The Centers for Disease Control and Prevention (CDA) consider laryngoscope blades and LMAs to be semi-critical equipment under the Spaulding Classification. According to CDC and Association for Professionals in Infection Control and Epidemiology (APIC), this equipment must be either sterilized or high-level disinfected (HLD) per the manufacture’s instructions for use (IFUs) because they come into contact with the patient’s mucous membranes of the respiratory tract. QUAD A recently posted guidance for its accredited facilities indicating that surveyors will review compliance with this requirement.

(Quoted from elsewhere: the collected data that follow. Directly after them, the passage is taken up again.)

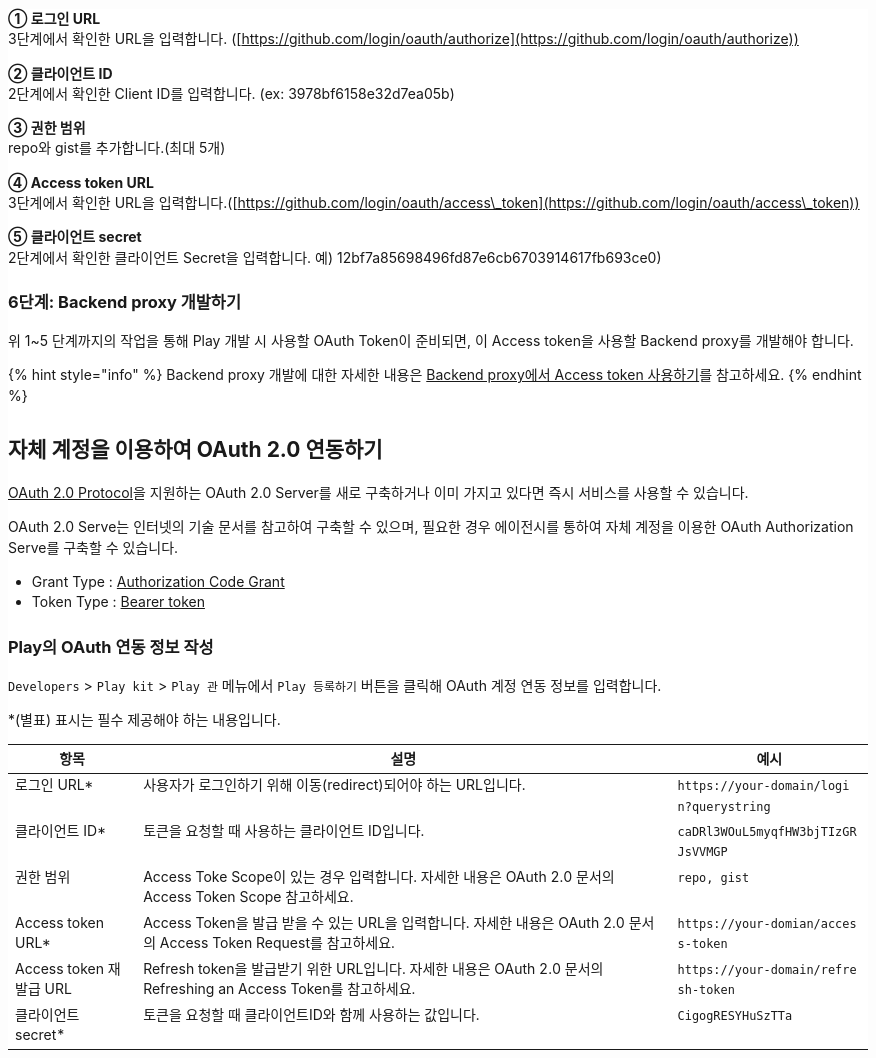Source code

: **① 로그인 URL**\
3단계에서 확인한 URL을 입력합니다. ([https://github.com/login/oauth/authorize](https://github.com/login/oauth/authorize))

**② 클라이언트 ID**\
2단계에서 확인한 Client ID를 입력합니다. (ex: 3978bf6158e32d7ea05b)

**③ 권한 범위**\
repo와 gist를 추가합니다.(최대 5개)

**④ Access token URL**\
3단계에서 확인한 URL을 입력합니다.([https://github.com/login/oauth/access\_token](https://github.com/login/oauth/access\_token))

**⑤ 클라이언트 secret**\
2단계에서 확인한 클라이언트 Secret을 입력합니다. 예) 12bf7a85698496fd87e6cb6703914617fb693ce0)

### 6단계: Backend proxy 개발하기

위 1\~5 단계까지의 작업을 통해 Play 개발 시 사용할 OAuth Token이 준비되면, 이 Access token을 사용할 Backend proxy를 개발해야 합니다.

{% hint style="info" %}
Backend proxy 개발에 대한 자세한 내용은 [Backend proxy에서 Access token 사용하기](link-oauth20.md#using-access-token)를 참고하세요.
{% endhint %}

## 자체 계정을 이용하여 OAuth 2.0 연동하기 <a href="build-your-own-oauth-server" id="build-your-own-oauth-server"></a>

[OAuth 2.0 Protocol](https://tools.ietf.org/html/rfc6749)을 지원하는 OAuth 2.0 Server를 새로 구축하거나 이미 가지고 있다면 즉시 서비스를 사용할 수 있습니다.

OAuth 2.0 Serve는 인터넷의 기술 문서를 참고하여 구축할 수 있으며, 필요한 경우 에이전시를 통하여 자체 계정을 이용한 OAuth Authorization Serve를 구축할 수 있습니다.

* Grant Type : [Authorization Code Grant](https://tools.ietf.org/html/rfc6749#section-1.3.1)
* Token Type : [Bearer token](https://tools.ietf.org/html/rfc6750)

### Play의 OAuth 연동 정보 작성

`Developers` > `Play kit` > `Play 관`  메뉴에서 `Play 등록하기` 버튼을 클릭해 OAuth 계정 연동 정보를 입력합니다.

\*(별표) 표시는 필수 제공해야 하는 내용입니다.

| 항목                   | 설명                                                                                      | 예시                                      |
| -------------------- | --------------------------------------------------------------------------------------- | --------------------------------------- |
| 로그인 URL\*            | 사용자가 로그인하기 위해 이동(redirect)되어야 하는 URL입니다.                                                | `https://your-domain/login?querystring` |
| 클라이언트 ID\*           | 토큰을 요청할 때 사용하는 클라이언트 ID입니다.                                                             | `caDRl3WOuL5myqfHW3bjTIzGRJsVVMGP`      |
| 권한 범위                | Access Toke Scope이 있는 경우 입력합니다. 자세한 내용은 OAuth 2.0 문서의 Access Token Scope 참고하세요.         | `repo, gist`                            |
| Access token URL\*   | Access Token을 발급 받을 수 있는 URL을 입력합니다. 자세한 내용은 OAuth 2.0 문서의 Access Token Request를 참고하세요. | `https://your-domian/access-token`      |
| Access token 재발급 URL | Refresh token을 발급받기 위한 URL입니다. 자세한 내용은 OAuth 2.0 문서의 Refreshing an Access Token를 참고하세요. | `https://your-domain/refresh-token`     |
| 클라이언트 secret\*       | 토큰을 요청할 때 클라이언트ID와 함께 사용하는 값입니다.                                                        | `CigogRESYHuSzTTa`                      |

Furthermore, “[l]aryngoscope blades and LMAs must be stored to maintain a level of cleanliness, not sterility. They do not need to be sterilized in a peel pouch. The use of either sterilization or HLD is acceptable depending upon the IFUs for the individual item.” For reusable LMAs, a tracking system must be implemented that comports with the IFUs, showing the maximum number of times they may be resterilized, which typically is 10 sterilization cycles.
QUAD A surveyors will:
- evaluate whether the equipment is sanitized for the next patient in accordance with these requirements.
- verify the number of times the reusable LMA has been resterilized.
- Issue citations if laryngoscope blades are on the anesthesia cart with no identification of having been sanitized with HLD, at a minimum.